The article by Malini Parthasarathy (Nov. 5) contains valid points to assert that cultural pluralism remains India’s strongest card and its best defence against attempts to wreck its integrity. The rendering of a song cannot be the basis for determining an individual’s patriotism. There are many meaningful and purposeful ways of expressing patriotism. I wonder how many people sing Vande Mataram anyway. It is sung in schools and once students leave school, they do not sing it anywhere. There are many even among Hindus who are opposed to prostrating before anyone. It does not mean they have no respect for elders. Respect should come from within; it should not be imposed.
The BJP and other Hindutva forces that criticise the Jamiat resolution against singing Vande Mataram should understand that patriotism is not a commodity that can be displayed by singing a song. Not all those who sing Vande Mataram can be said to be patriotic. The fact that the BJP — which has lost elections in three States and is entangled in a leadership crisis — is harping on the non-issue shows that it is bereft of constructive programmes. Indians will never forget that Gandhiji was shot dead by a person owing allegiance to the saffron brigade.

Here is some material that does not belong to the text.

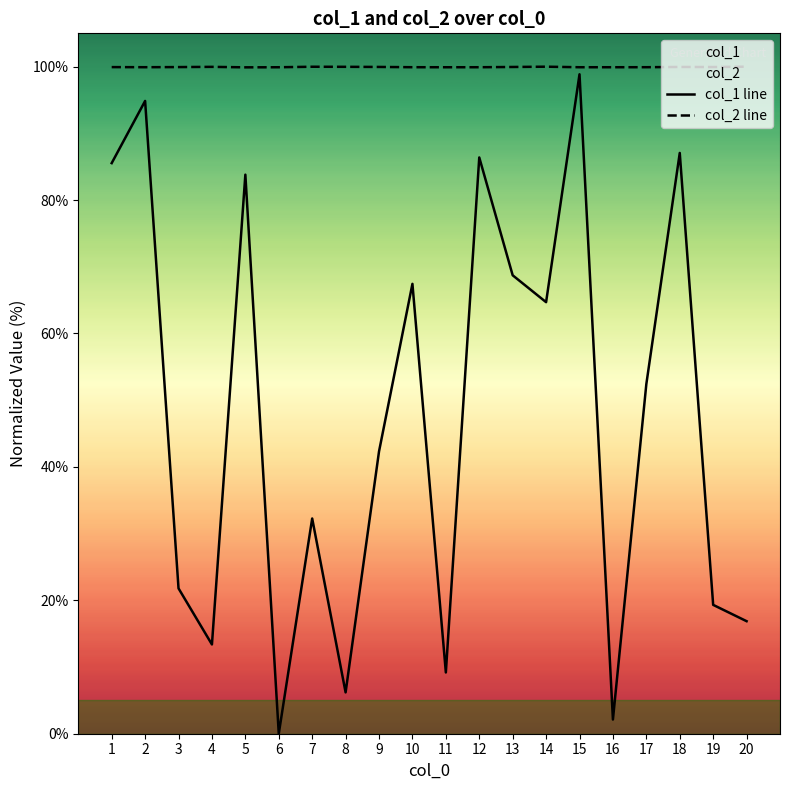

True or false: col_1 line and col_2 line intersect in this chart.

False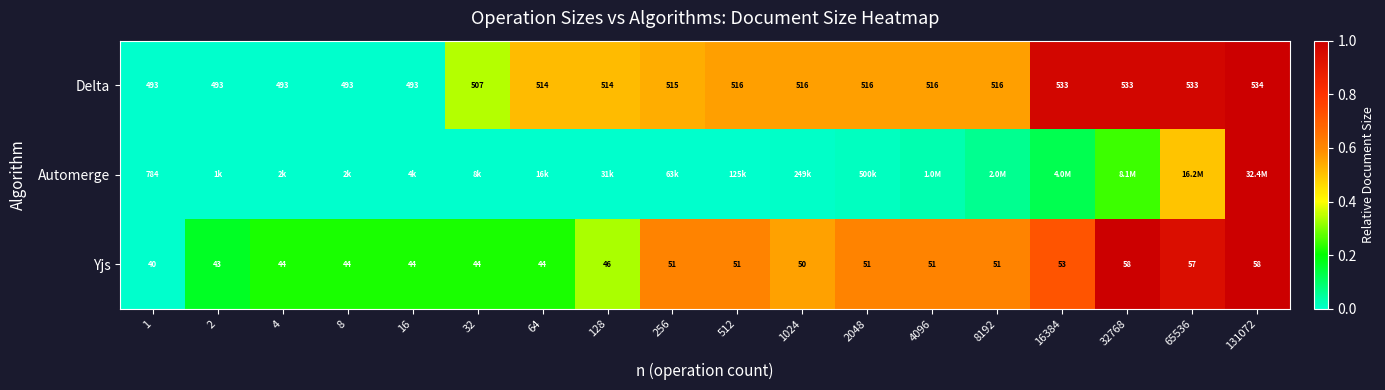

What is the sum of the Delta values at 1024 and 64?

1.1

The article was thought-provoking and timely. The JuH’s fatwa against terrorism is welcome. But its resolution describing the singing of Vande Mataram as un-Islamic is not. Monotheists among Hindus who believe in one Supreme being (ekanta bhaktas) have no compunctions about singing the national song. Religion is personal and should be confined to homes and places of worship.
T.V. Rama Rao,
The resolution against singing the national song arises from an inadequate understanding of the term “Vande” which also means salute or respect. Do not Muslims respect or salute and bow their heads in a court of law, Parliament, in the armed forces and the like? Will the Jamiat issue a fatwa saying MPs, MLAs, lawyers and armed forces personnel should disobey rules?